Addressing asymptomatic cases
The World Health Organization walked back previous comments Tuesday saying asymptomatic cases, those that appear to show no symptoms, of COVID-19 are “very rare.”
The comments were made Monday.
Knox County Health Department Director Dr. Martha Buchanan is still stressing the need to follow the five core actions that are part of the Knoxville-Knox County reopening plan, including the wearing of faces masks in public.
“There is definitely evidence in several different places demonstrating that people without symptoms of COVID can transmit the virus to other people,” Buchanan said. “The bottom line is if you are asymptomatic, you can still make other people sick so please do the right thing and protect people around you.”

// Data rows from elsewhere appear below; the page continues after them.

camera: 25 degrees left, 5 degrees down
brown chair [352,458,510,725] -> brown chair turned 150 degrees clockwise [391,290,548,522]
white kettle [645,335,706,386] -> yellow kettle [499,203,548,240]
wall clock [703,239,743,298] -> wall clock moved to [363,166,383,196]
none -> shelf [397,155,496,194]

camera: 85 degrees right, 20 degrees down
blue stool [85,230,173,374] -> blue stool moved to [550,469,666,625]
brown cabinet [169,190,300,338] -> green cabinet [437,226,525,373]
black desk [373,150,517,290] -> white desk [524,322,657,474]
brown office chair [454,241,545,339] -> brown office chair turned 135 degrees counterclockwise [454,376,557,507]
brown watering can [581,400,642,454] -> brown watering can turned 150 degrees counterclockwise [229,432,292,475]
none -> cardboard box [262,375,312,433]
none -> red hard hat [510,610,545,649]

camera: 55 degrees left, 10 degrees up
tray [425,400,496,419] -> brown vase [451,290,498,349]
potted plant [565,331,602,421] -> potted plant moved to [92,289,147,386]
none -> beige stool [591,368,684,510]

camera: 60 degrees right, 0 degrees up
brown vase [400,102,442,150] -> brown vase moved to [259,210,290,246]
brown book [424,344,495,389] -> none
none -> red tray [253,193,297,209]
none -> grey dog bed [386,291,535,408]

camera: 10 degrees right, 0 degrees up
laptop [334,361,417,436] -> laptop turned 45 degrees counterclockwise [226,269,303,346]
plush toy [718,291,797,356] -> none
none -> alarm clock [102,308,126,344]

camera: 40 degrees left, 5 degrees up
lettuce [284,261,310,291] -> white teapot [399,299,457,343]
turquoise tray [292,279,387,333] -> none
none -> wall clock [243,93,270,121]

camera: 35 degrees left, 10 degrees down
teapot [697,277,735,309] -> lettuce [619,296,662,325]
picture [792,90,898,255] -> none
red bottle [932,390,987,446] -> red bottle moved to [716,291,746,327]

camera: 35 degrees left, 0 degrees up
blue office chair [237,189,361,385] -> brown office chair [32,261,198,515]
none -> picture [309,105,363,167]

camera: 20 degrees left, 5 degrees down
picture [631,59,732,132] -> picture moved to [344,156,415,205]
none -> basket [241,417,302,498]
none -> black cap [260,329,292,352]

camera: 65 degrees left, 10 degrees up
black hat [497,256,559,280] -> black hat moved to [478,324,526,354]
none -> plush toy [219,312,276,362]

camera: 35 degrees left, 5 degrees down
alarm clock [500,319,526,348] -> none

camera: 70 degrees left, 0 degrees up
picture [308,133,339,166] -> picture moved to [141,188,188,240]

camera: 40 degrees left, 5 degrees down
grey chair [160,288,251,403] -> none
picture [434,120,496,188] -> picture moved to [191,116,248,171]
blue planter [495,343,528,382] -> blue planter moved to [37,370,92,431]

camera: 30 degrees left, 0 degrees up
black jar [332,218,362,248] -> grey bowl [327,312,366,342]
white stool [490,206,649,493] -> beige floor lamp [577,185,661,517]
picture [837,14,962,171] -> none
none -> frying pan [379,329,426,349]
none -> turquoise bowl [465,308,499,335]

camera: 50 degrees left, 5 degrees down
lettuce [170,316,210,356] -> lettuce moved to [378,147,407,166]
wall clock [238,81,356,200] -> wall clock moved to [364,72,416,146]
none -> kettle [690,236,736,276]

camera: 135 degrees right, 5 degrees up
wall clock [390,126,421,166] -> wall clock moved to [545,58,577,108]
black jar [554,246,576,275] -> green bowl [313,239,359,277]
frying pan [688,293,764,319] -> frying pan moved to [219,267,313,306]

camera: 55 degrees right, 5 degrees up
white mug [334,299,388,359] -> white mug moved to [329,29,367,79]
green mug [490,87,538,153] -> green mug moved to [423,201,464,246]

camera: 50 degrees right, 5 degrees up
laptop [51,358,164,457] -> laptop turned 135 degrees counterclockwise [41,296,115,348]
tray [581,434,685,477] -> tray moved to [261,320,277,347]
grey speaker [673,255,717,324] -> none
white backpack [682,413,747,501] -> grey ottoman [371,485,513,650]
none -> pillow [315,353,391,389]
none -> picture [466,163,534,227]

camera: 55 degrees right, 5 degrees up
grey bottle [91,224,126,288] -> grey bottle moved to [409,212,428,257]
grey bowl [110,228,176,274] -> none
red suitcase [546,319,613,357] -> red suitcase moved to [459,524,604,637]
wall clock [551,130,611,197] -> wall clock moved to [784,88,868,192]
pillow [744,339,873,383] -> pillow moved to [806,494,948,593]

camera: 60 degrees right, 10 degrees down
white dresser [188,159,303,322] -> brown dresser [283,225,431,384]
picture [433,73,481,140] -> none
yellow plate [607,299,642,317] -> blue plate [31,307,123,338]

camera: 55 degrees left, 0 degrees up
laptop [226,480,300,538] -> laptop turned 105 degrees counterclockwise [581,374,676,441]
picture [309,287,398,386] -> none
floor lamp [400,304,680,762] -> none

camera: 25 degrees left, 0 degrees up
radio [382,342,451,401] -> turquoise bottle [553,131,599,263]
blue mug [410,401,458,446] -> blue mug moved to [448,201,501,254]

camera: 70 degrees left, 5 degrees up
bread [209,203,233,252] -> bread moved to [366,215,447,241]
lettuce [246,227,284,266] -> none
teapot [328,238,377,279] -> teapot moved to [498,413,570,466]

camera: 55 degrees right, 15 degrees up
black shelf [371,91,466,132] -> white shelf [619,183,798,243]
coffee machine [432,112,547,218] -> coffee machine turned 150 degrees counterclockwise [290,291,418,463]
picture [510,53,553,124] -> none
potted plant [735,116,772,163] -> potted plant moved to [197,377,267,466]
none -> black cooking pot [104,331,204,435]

The five core actions are:
- Practice social distancing,
- Wear cloth face coverings when in public and social distancing can’t be achieved,
- Wash your hands properly and often,
- Clean surfaces regularly, and
- Stay home when sick.
Gray added a sixth action: Avoid large crowds.
School talks beginning
Buchanan said there have been frequent conversations with Knox County Schools and preparations are beginning for what school will look like in the fall. She said lots of work is still to be done to develop a plan.
When asked about if she felt high school graduations were practicing adequate social distancing, Buchanan said she had not seen any of the ceremonies.
“I really trust our families and our schools to make the right choices and do the right thing,” she said.